There are some things I want to share with you today (with the help of some other writers). I feel very passionately about the state of women’s healthcare and want to highlight a few areas in which women are in need of more information, more funding, more access, and just plain more.
Endometriosis is a condition that affects approximately 10% of women, where tissue grows outside of the uterine cavity and often adheres to other organs in the body. This blog post should upset you and make you want to become an excision specialist. Megan details her journey with painfully debilitating endometriosis and how many doctors failed her along the way. Nobody should live with this much pain when it is treatable! And nobody should have to go to such great lengths to get the proper care.
PMS, Hormones, and The Pill
Here is a blog on the Couple to Couple League website which contains an excerpt from Marilyn M. Shannon’s book, Fertility, Cycles, and Nutrition. The Pill interferes with optimal hormone imbalance and its users often have vitamin deficiencies, so if you want to come off the Pill, it’s important to take proper supplements to restore hormone balance.
Even if you have never taken the Pill, like myself, you will find these nutrition and vitamin guidelines useful for regulating your hormones. Changing my diet and using better multivitamins has shortened my way-too-long cycles, given me a longer Phase 3, and also clearer fertile signs.
I don’t hear enough women and medical professionals talking about the role of nutrition and vitamins in hormone balance. While there is some research out there, I think there could be more and it should be information that every women has in their hands to establish healthy fertility.

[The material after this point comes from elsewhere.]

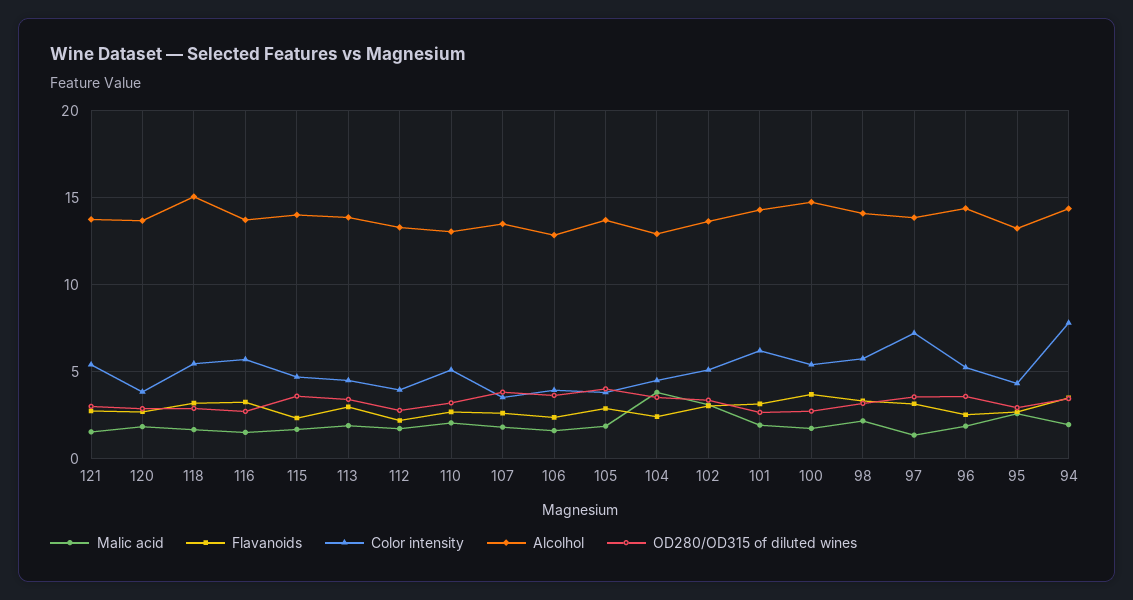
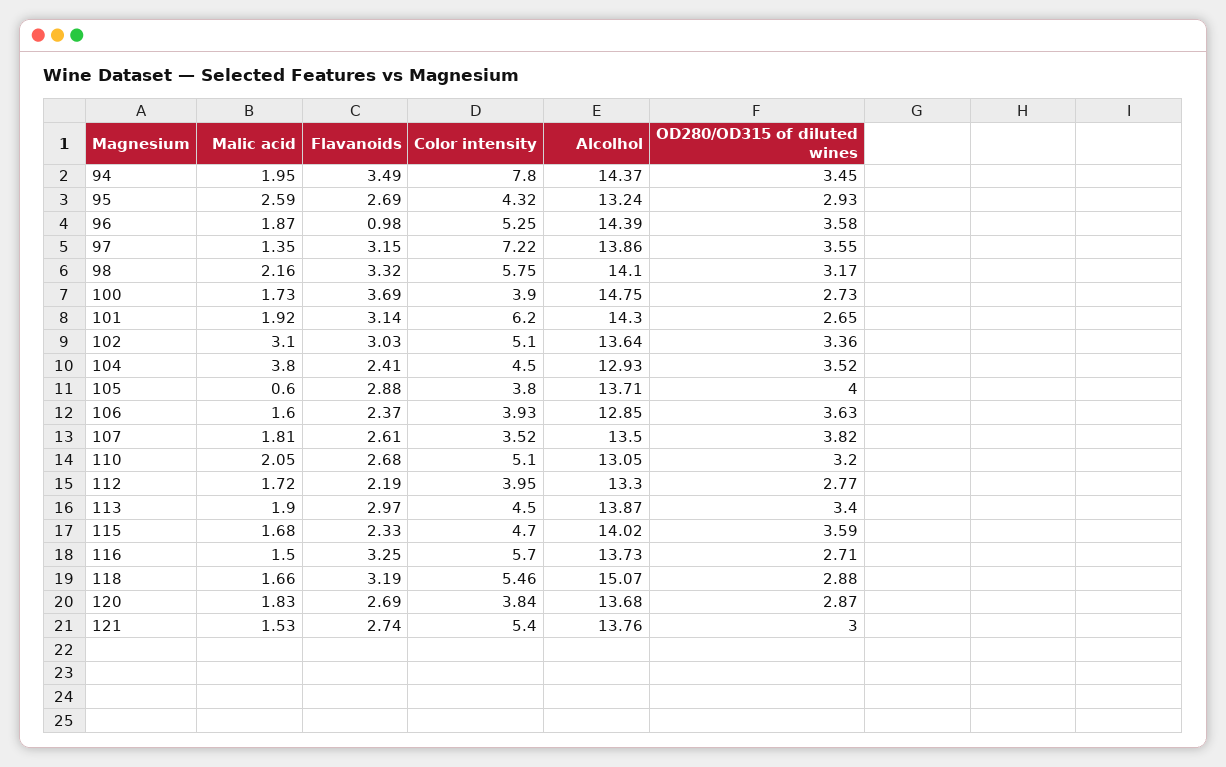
Malic acid, 105: 2 -> 0.6
Color intensity, 100: 5.5 -> 3.9
Flavanoids, 96: 2.5 -> 0.98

At-Home Fertility Monitoring
Here is a blog at www.naturalwomanhood.com that should upset you enough to write to the FDA. A new at-home hormone blood test is being developed so that women can draw their blood at home and an app can track the results. Among other reasons, it would greatly help women struggling with subfertility to detect low hormone levels and know when to take progesterone. The problem? FDA denied funding, saying that monitoring their fertility at home will cause women too much anxiety. Their statement assumed women will misinterpret the results and cannot handle that responsibility. Is everyone in the FDA male? This well-written argument should make you want to demand better treatment and better funding for women’s healthcare. It’s not ok to push The Pill to solve all reproductive problems, because it doesn’t solve any of them, it just masks the problems.
A final category that I have personal experience with is postpartum care. I go to a clinic that has “natural care” in their name. And yet, at my 6-week postpartum check up, they pressed on my uterus and asked if I wanted to harm myself or my baby, and then gave me the all clear. When I brought up some of my other symptoms, the nurse simply said, “Your body went through a lot these last 9 months, and it’ll take another 9 months to get back to normal.” Well, it took 3 more visits to the doctor to finally get a prescription estrogen cream for vaginal dryness. It took even more hours of internet research and talks with friends to realize I had diastasis recti and pelvic floor problems, as well as mild post-partum depression. My PPD didn’t look like baby blues but more like anger, exhaustion, crippling anxiety, and a feeling of disconnect with my baby. This blog by Jenny Uebbing at Mama Needs Coffee has a great compilation of posts related to post partum depression:
If you have had a baby and have peed your pants while exercising (or jumping on a trampoline), if you feel like something is going to fall out down there when running, or if you are having painful sex, then you probably need to see a pelvic floor specialist. None of this is normal; most of it can be corrected with the proper exercises and should not need surgery.
If you lay on your back and lift your head up and can feel a separation in your abs, you have diastasis recti and should not do intense exercising until you have closed up that separation through targeted exercises. I kept going to the chiropractor for the same pain until I realized I needed to stretch and strengthen my hip flexors, glutes, and pelvic floor. It’s my experience that sometimes your body doesn’t go back to normal 9 months after birth, but needs some specific help. I found this physical therapist’s information to be helpful:
I hope some of these topics spark discussion among mom friends and spouses, doctors and nurses, and that these conditions will get more of the research, funding, and attention they need. Women deserve better.